-- INPUT DATA follows --

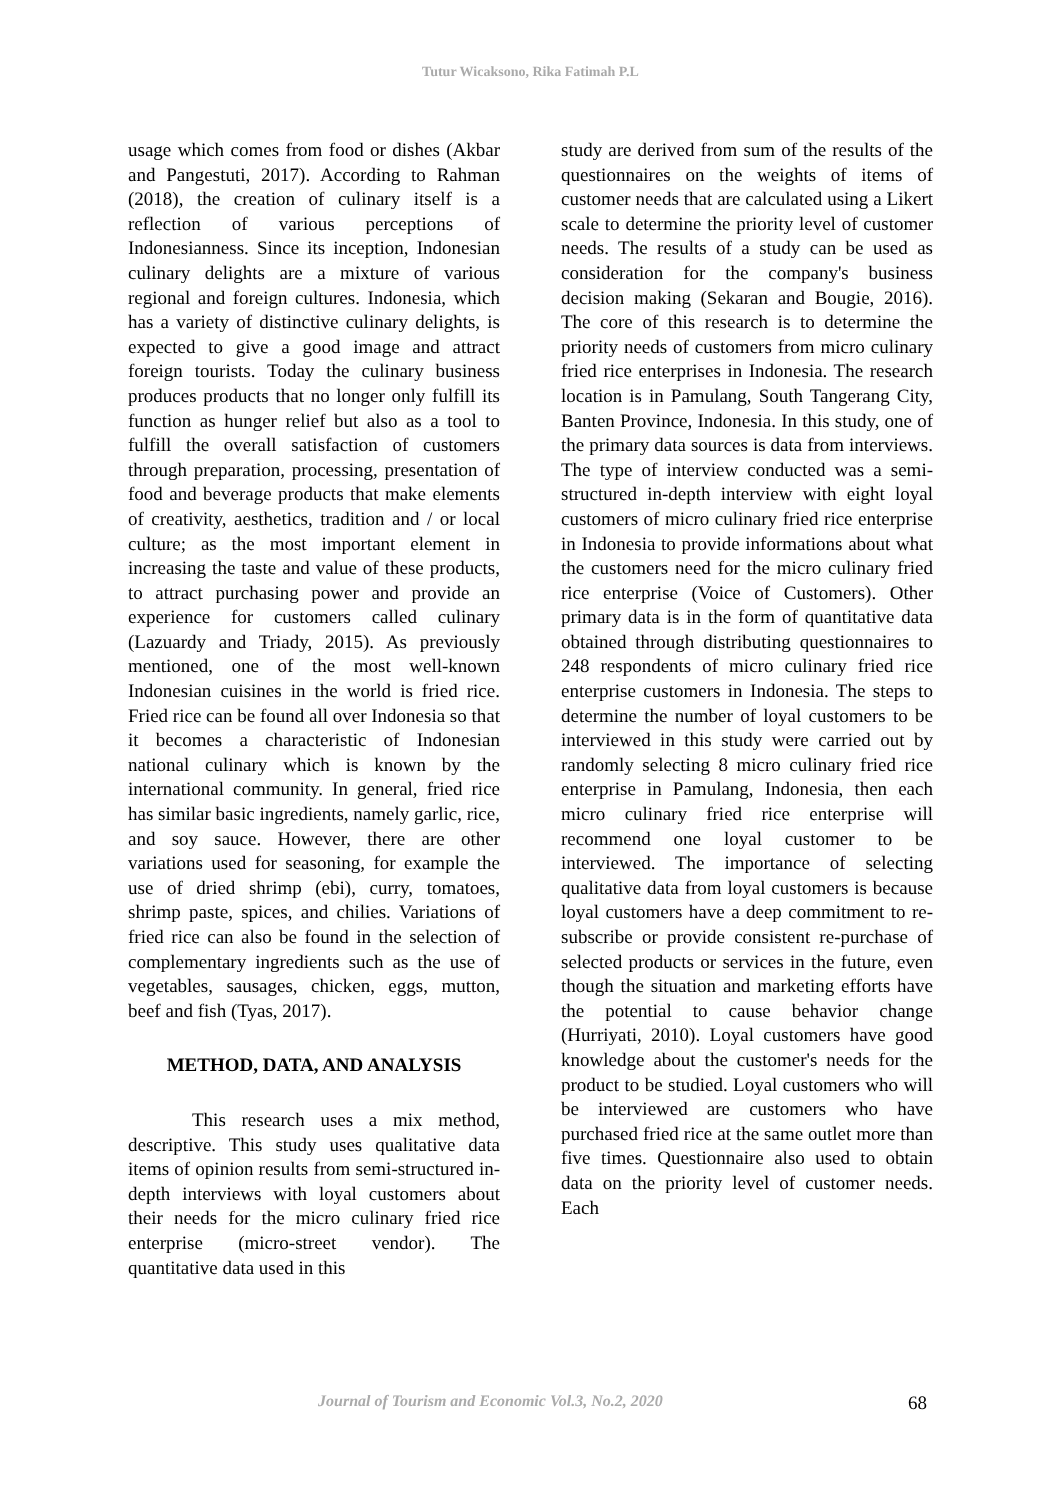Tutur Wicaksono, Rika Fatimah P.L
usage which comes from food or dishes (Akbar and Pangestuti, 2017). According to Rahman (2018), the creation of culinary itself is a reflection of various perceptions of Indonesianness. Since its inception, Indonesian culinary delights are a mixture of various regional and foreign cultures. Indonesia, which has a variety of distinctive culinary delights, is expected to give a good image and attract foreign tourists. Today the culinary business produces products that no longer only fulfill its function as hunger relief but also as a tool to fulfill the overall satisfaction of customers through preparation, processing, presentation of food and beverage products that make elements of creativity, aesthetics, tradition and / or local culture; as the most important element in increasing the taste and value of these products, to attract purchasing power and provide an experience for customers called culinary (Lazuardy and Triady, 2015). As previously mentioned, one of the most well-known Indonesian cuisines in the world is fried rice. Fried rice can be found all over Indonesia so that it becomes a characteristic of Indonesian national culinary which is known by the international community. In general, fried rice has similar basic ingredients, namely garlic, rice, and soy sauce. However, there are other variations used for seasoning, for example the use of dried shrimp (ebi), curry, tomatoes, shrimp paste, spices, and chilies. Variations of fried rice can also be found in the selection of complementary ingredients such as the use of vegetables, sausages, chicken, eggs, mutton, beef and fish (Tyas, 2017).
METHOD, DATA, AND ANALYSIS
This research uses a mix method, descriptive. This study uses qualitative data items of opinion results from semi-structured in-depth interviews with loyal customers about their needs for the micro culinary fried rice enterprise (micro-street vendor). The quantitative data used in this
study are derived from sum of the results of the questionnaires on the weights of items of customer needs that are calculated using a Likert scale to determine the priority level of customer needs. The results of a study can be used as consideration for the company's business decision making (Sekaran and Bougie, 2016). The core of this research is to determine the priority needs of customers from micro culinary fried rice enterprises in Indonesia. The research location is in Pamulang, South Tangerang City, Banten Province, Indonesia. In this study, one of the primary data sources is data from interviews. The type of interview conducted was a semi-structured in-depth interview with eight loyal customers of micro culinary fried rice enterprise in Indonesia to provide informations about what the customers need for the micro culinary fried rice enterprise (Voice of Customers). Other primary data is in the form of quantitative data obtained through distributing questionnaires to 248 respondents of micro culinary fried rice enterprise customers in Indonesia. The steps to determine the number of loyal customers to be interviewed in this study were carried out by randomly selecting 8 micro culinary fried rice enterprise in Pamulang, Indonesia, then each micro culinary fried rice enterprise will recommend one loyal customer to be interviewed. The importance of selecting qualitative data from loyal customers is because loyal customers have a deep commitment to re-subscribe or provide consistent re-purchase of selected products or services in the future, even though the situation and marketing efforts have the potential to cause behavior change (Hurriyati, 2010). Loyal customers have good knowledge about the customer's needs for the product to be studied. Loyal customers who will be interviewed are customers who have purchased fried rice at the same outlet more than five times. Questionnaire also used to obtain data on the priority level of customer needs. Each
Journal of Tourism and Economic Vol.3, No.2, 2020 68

-- INPUT DATA concluded --
-- INPUT DATA follows --

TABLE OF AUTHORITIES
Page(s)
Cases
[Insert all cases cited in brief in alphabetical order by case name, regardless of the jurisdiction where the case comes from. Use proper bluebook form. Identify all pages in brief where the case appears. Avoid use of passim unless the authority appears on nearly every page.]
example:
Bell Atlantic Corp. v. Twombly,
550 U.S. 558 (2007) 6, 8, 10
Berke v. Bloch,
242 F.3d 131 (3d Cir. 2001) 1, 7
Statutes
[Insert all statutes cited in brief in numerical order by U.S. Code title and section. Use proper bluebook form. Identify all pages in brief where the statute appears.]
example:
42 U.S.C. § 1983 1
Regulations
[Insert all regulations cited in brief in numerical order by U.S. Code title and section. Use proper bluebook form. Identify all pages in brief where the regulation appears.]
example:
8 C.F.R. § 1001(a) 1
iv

-- INPUT DATA concluded --
-- INPUT DATA follows --

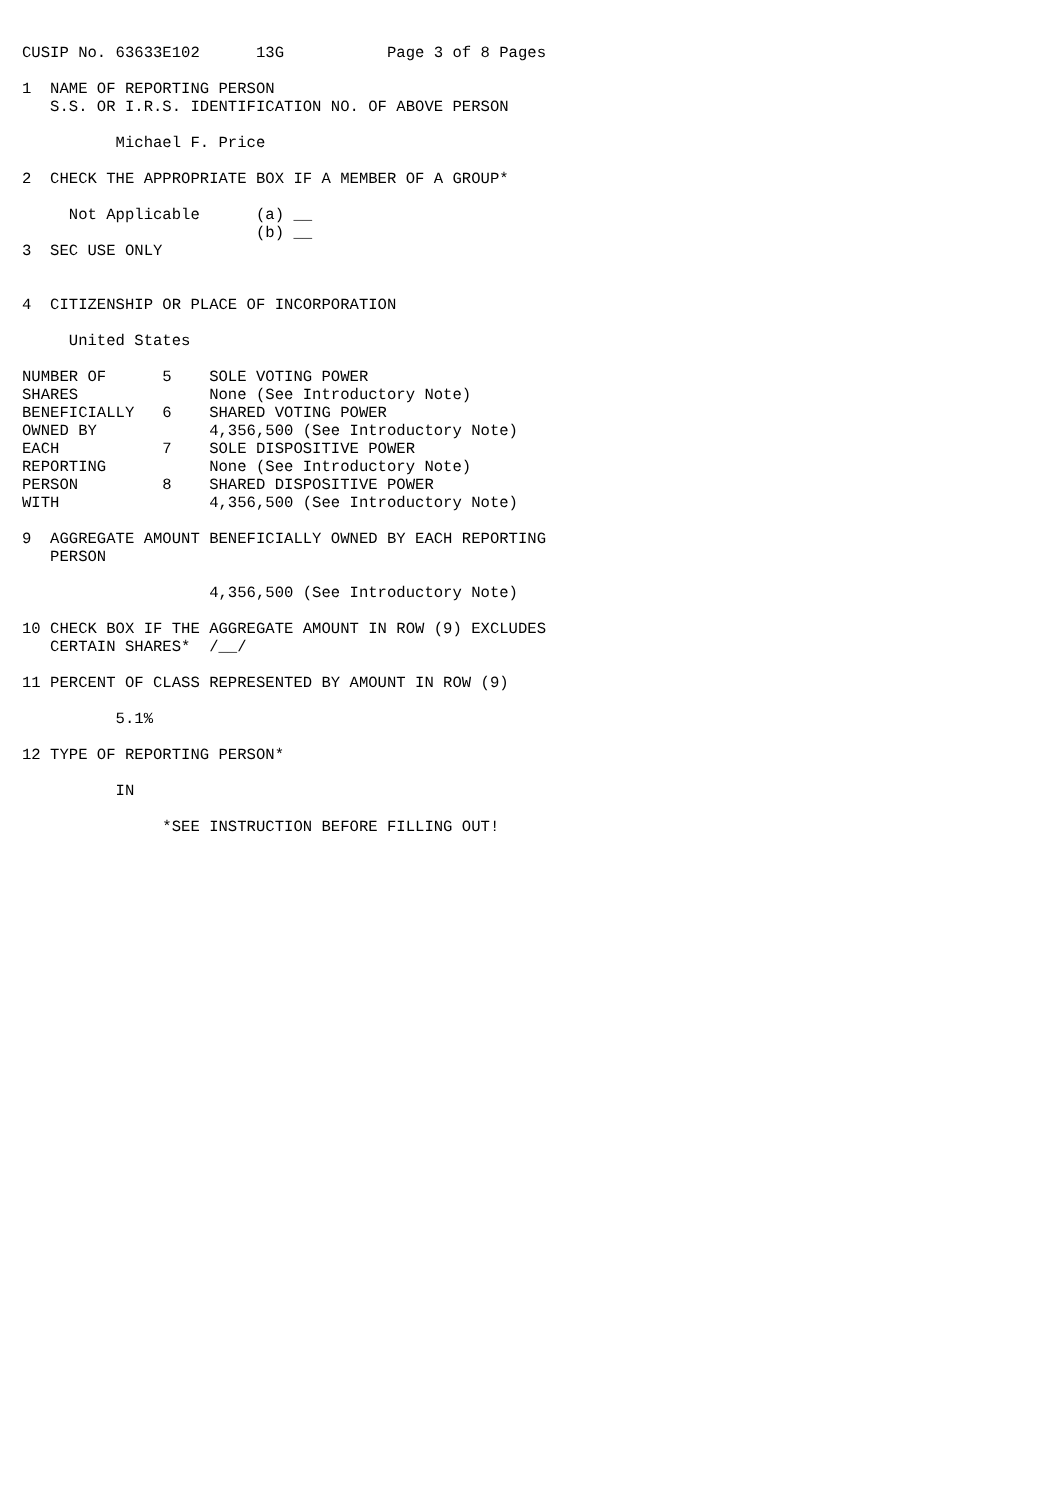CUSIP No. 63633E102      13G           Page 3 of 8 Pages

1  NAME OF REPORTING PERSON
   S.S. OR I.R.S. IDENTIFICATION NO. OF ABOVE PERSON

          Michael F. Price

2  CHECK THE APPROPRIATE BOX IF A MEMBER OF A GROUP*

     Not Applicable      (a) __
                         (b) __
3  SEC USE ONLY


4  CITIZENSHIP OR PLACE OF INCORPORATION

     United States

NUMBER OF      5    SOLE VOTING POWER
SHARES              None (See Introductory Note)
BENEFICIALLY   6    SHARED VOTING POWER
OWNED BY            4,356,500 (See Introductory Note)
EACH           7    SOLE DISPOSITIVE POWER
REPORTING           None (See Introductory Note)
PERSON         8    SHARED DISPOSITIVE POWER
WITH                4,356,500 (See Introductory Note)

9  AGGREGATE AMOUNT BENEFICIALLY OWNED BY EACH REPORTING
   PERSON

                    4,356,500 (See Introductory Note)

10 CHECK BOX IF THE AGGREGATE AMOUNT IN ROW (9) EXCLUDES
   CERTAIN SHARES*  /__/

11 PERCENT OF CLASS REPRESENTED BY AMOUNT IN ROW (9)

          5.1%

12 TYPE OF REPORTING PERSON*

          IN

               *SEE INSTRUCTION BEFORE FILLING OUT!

-- INPUT DATA concluded --

TASK BRIEF »
Could you copy each line from the listing that has the word "BENEFICIALLY" in it?

ANSWER TO THE PROBLEM »
BENEFICIALLY   6    SHARED VOTING POWER
9  AGGREGATE AMOUNT BENEFICIALLY OWNED BY EACH REPORTING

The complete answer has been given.